We might suggest that it is hardly surprising the F6320 beat the Unity system – it's like comparing a Ferrari to a pick-up truck. What could Infinidat say on that point?

Carmody said: "Of course we are not surprised. Our customers have deployed 1.5 Exabytes of InfiniBox capacity running core banking workloads migrated off VMAX, Splunk migrated off VNX/Unity, cloud file systems migrated off Isilon, and disaster recovery workloads migrated off Data Domain."

It went on to claim that "EMC needs a vast, complex portfolio, including five new product announcements this week, to compete with one Infinidat product", adding that, in its view, "the future is about massive pools of universal storage per data center".

Meanwhile, on the compression front, our sources claimed the InfiniBox can be set to have several compression levels, and that there is a "competition mode" in the system – and pointed us to GitHub to indicate that was so.

Lines 157-160 read:

1: Uses less than 4M memory (!), yields the worse compression (still much better than gzip)\n\

2: Uses about 30M memory, reasonable compression \n\

3: Uses about 80M memory, best compression <default level> \n\

4: Compress a little more, but very costly (competition mode?) \n\

So... was competition mode enabled in the test, when it typically would not be in real-world InfiniBox usage?

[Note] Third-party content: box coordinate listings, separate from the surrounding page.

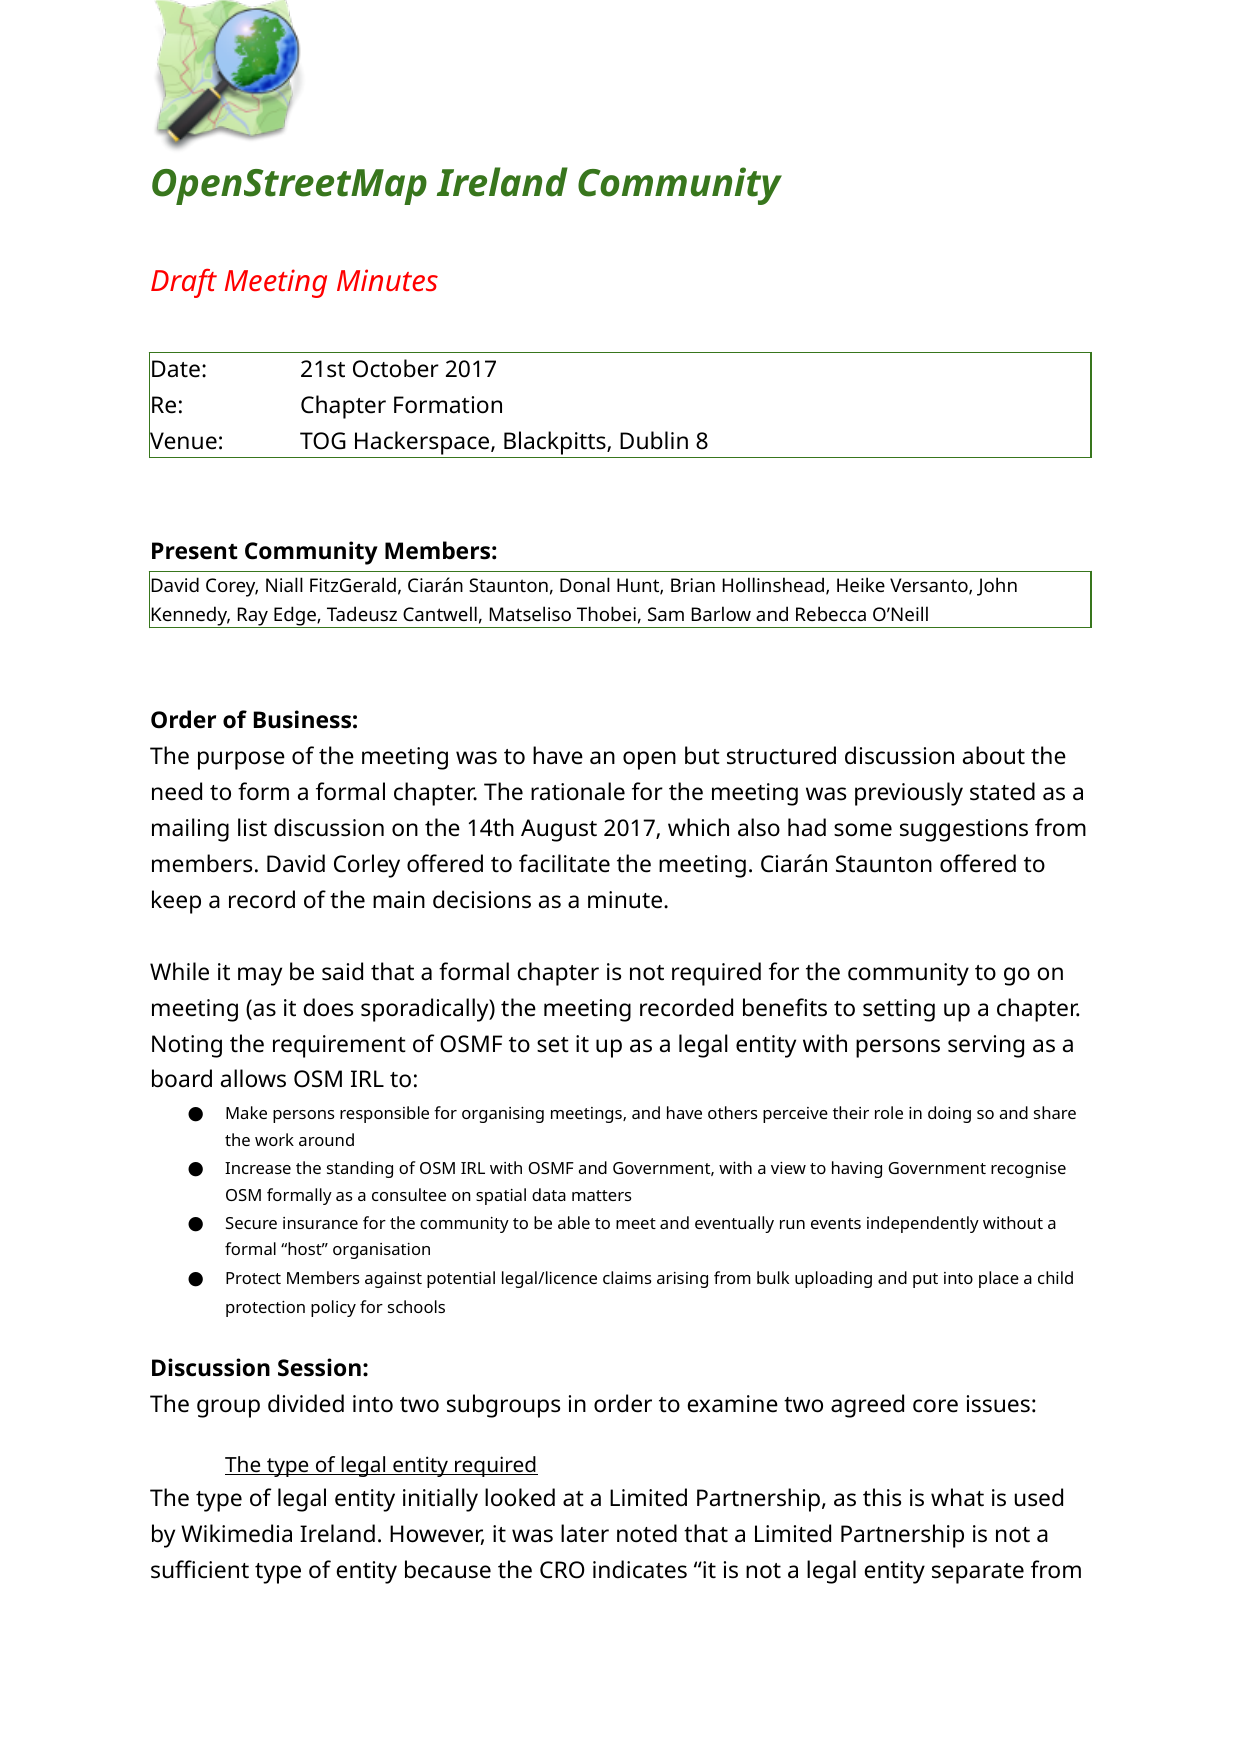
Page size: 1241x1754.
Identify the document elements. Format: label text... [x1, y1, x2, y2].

text Date: 21st October 2017 [150, 353, 1090, 384]
text Venue: TOG Hackerspace, Blackpitts, Dublin 8 [150, 424, 1090, 457]
text The group divided into two subgroups in order to examine two agreed core issues: [150, 1388, 1090, 1419]
text David Corey, Niall FitzGerald, Ciarán Staunton, Donal Hunt, Brian Hollinshead, Heike Versanto, John Kennedy, Ray Edge, Tadeusz Cantwell, Matseliso Thobei, Sam Barlow and Rebecca O’Neill [150, 572, 1090, 627]
text Discussion Session: [150, 1352, 1090, 1383]
text Order of Business: [150, 704, 1090, 735]
text Present Community Members: [150, 534, 1090, 566]
text The type of legal entity initially looked at a Limited Partnership, as this is what is used by Wikimedia Ireland. However, it was later noted that a Limited Partnership is not a sufficient type of entity because the CRO indicates “it is not a legal entity separate from [150, 1482, 1090, 1586]
list Make persons responsible for organising meetings, and have others perceive their role in doing so and share the work around [187, 1099, 1090, 1151]
text The type of legal entity required [150, 1450, 1090, 1478]
picture [150, 0, 307, 157]
list Protect Members against potential legal/licence claims arising from bulk uploading and put into place a child protection policy for schools [187, 1264, 1090, 1319]
list Increase the standing of OSM IRL with OSMF and Government, with a view to having Government recognise OSM formally as a consultee on spatial data matters [187, 1154, 1090, 1206]
list Secure insurance for the community to be able to meet and eventually run events independently without a formal “host” organisation [187, 1209, 1090, 1261]
text OpenStreetMap Ireland Community [150, 156, 1090, 207]
text While it may be said that a formal chapter is not required for the community to go on meeting (as it does sporadically) the meeting recorded benefits to setting up a chapter. Noting the requirement of OSMF to set it up as a legal entity with persons serving as a board allows OSM IRL to: [150, 956, 1090, 1095]
text Draft Meeting Minutes [150, 261, 1090, 300]
text Re: Chapter Formation [150, 388, 1090, 421]
text The purpose of the meeting was to have an open but structured discussion about the need to form a formal chapter. The rationale for the meeting was previously stated as a mailing list discussion on the 14th August 2017, which also had some suggestions from members. David Corley offered to facilitate the meeting. Ciarán Staunton offered to keep a record of the main decisions as a minute. [150, 740, 1090, 915]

Carmody denied it. He replied: "There are no levels of compression on InfiniBox – it is enabled by default for all entities. There is no reason to disable compression other than to prove it has no performance impact. The compression function... found on our GitHub page is from one of our many (30) open-source projects on GitHub – which is a utility that compresses genomics FASTQ files that we developed three years ago.

"The slimfastq utility is not part of InfiniBox and has no relevance here. We suggest [folks] spend less time on competitive intelligence and more time driving cost out of their bloated portfolio."